On A Springtime Walk

The epiphany for the last 24 hours: wow, that was a great workout. I worked, I sweated tons, then I was done, and now I’m a little sore in the hips. It can be just that. Most of the time, it’s that. Which is mainly great because it was an hour that wasn’t spent fretting or checking things off lists or running to and fro, trying to tie off the rest of life’s daily, weekly, monthly strings.

Last night was the final lecture of my Power/Vinyasa yoga teacher training course. The founder of the corporation via which I’m taking the course gave us 2.5 hours’ worth of information on the business of yoga. The fact that there’s an oxymoron or two in there there (yoga and business?) was not lost on him, but his model appears to be working, so I was there to absorb what he could share.

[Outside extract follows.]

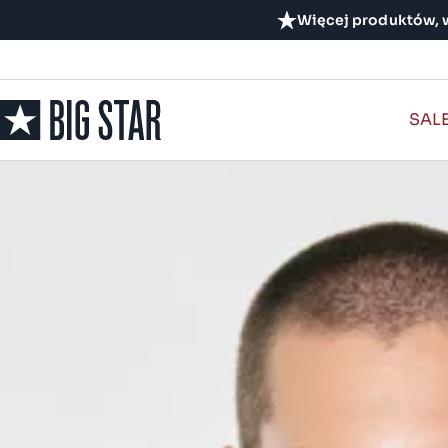
Więcej produktów, w
SAL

He taught the mid-level power yoga class that just preceded the lecture, and it was a tough, fun class (in fact it’s the one I describe, at the top of this post). He opened it with a reading from Howard Schultz, founder of Starbucks Coffee:

Risk more than others think safe.
Dream more than others think practical.
Expect more than others think possible.
Care more than others think wise.

So, an open invitation to think big, and think crazy. Which is exactly what my decision to become a yoga teacher was, for me. It’s been an interesting 8 weeks.

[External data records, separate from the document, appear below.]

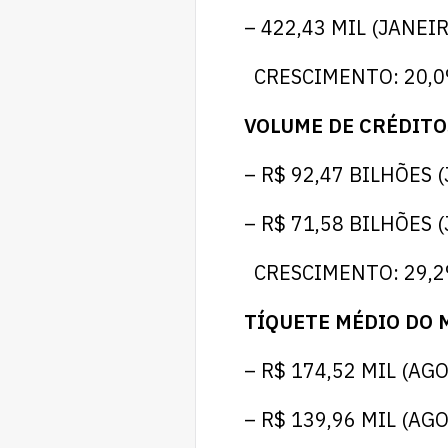
– 422,43 MIL (JANE
CRESCIMENTO: 20,
VOLUME DE CRÉDIT
– R$ 92,47 BILHÕES
– R$ 71,58 BILHÕES
CRESCIMENTO: 29,
TÍQUETE MÉDIO DO 
– R$ 174,52 MIL (AG
– R$ 139,96 MIL (AG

The photo above, how to tie it in? It’s just a pretty logo that I saw in my neighborhood, during a recent walk. It reminded me of a trip to Cape Girardeau, Missouri, a couple years back. The salon is across the street from a storefront that housed a yoga studio, a few years back. It closed, and from what Mr. Tice told us, that’s often the fate of yoga studios. I think I’ll see if I can just start teaching at work.


2 thoughts on “Dripping

  1. I’d like to believe that there is a stable yoga studio. It’s possible nowadays, since more people are seeing its importance. I wish you well and more success on being a yoga instructor.

    • Arah says:

      Oh, I believe there are stable yoga studios that are outside the corporate model – there appear to be a few, in our market, even.

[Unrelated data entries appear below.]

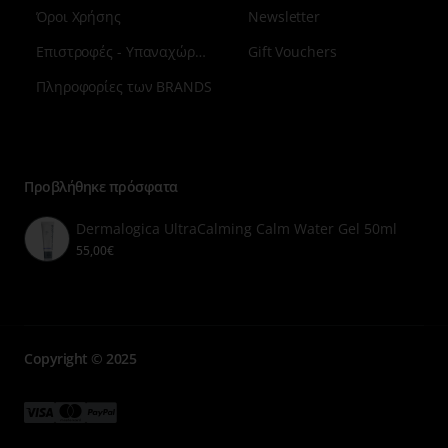
Όροι Χρήσης
Newsletter
χρήση μετά το ξύρισμα.
Επιστροφές - Υπαναχώρηση
Gift Vouchers
Πληροφορίες των BRANDS
Μενού
επιλογή
7
Προβλήθηκε πρόσφατα
Dermalogica UltraCalming Calm Water Gel 50ml
55,00€
Copyright © 2025
Μενού
Μενού
Μενού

      To his credit, I don’t think Trevor is looking to create a stable studio or group of studios, however. He’s trying to get a lot more people practicing yoga, and quickly. He achieves that by removing some of the barriers that traditional studios inadvertently/intentionally make (i.e., inflexible schedules and cost structures), and by introducing some elements that are just little outside the yoga norm (retail, wellness education and philanthropic programs).

      For a lot of people (admittedly, most of them fit into a pretty narrow demographic), the compromise appears to be acceptable, for some or all of their yoga practice.

      Thank you for the well wishes!